## What to produce
Please repeat exactly the lines below from the one containing "magnification brightfield microscopy" down to the one containing "immunohistochemistry micrograph has", both included, and nothing else.

## Available data
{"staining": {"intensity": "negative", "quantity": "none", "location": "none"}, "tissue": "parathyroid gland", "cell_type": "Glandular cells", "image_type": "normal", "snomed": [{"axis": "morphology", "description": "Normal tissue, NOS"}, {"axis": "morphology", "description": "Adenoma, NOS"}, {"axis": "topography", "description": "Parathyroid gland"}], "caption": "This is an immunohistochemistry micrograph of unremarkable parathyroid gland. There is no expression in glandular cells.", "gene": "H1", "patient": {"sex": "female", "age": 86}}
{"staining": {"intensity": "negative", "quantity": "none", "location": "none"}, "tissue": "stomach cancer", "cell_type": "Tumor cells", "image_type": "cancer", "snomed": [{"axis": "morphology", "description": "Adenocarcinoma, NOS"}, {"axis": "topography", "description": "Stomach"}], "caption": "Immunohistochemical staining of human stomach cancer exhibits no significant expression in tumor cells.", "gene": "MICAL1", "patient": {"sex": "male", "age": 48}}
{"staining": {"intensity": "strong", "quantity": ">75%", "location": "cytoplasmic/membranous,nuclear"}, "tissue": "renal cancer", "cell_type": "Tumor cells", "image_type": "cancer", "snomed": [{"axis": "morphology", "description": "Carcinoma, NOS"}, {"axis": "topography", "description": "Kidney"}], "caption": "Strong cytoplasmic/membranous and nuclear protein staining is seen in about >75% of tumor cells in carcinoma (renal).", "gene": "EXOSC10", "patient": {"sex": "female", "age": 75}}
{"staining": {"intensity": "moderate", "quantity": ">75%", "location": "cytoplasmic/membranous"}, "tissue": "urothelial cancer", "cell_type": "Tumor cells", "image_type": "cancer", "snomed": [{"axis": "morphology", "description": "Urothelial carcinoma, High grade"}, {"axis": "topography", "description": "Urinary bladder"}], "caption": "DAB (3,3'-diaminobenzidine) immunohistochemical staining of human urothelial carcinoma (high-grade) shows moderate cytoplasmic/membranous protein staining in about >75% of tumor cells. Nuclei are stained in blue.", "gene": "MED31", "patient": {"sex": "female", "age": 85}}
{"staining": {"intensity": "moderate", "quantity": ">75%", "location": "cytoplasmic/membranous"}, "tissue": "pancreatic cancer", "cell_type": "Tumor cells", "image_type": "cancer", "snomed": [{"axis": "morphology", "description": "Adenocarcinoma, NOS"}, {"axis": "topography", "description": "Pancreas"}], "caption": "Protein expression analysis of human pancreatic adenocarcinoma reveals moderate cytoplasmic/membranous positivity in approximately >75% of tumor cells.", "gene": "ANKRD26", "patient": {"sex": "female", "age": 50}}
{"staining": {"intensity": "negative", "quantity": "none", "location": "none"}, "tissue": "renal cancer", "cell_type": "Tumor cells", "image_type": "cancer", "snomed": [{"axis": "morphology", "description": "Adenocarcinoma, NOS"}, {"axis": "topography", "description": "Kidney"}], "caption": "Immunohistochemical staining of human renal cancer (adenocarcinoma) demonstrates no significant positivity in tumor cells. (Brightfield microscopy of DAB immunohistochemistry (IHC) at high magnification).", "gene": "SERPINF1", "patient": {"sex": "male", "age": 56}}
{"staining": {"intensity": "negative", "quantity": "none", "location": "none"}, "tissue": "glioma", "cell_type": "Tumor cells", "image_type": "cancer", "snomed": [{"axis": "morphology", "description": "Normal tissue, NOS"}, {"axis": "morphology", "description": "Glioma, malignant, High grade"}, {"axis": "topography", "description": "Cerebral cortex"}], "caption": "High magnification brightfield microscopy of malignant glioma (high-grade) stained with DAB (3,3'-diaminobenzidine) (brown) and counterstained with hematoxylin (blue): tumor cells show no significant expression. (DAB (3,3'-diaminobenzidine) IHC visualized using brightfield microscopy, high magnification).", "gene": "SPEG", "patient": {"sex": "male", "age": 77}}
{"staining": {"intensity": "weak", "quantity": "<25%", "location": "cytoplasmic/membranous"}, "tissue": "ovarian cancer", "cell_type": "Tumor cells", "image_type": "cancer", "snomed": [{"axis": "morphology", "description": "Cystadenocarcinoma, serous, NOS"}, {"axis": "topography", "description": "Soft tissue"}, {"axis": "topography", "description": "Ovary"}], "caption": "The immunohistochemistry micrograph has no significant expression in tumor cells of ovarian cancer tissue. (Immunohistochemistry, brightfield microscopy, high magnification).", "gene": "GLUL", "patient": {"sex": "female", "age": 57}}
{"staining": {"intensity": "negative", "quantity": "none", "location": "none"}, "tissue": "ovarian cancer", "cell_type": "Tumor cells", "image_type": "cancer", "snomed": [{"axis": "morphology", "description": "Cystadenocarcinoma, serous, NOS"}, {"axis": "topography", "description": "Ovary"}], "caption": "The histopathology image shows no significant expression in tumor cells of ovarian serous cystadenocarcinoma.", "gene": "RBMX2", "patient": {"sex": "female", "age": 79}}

## Task output
{"staining": {"intensity": "negative", "quantity": "none", "location": "none"}, "tissue": "glioma", "cell_type": "Tumor cells", "image_type": "cancer", "snomed": [{"axis": "morphology", "description": "Normal tissue, NOS"}, {"axis": "morphology", "description": "Glioma, malignant, High grade"}, {"axis": "topography", "description": "Cerebral cortex"}], "caption": "High magnification brightfield microscopy of malignant glioma (high-grade) stained with DAB (3,3'-diaminobenzidine) (brown) and counterstained with hematoxylin (blue): tumor cells show no significant expression. (DAB (3,3'-diaminobenzidine) IHC visualized using brightfield microscopy, high magnification).", "gene": "SPEG", "patient": {"sex": "male", "age": 77}}
{"staining": {"intensity": "weak", "quantity": "<25%", "location": "cytoplasmic/membranous"}, "tissue": "ovarian cancer", "cell_type": "Tumor cells", "image_type": "cancer", "snomed": [{"axis": "morphology", "description": "Cystadenocarcinoma, serous, NOS"}, {"axis": "topography", "description": "Soft tissue"}, {"axis": "topography", "description": "Ovary"}], "caption": "The immunohistochemistry micrograph has no significant expression in tumor cells of ovarian cancer tissue. (Immunohistochemistry, brightfield microscopy, high magnification).", "gene": "GLUL", "patient": {"sex": "female", "age": 57}}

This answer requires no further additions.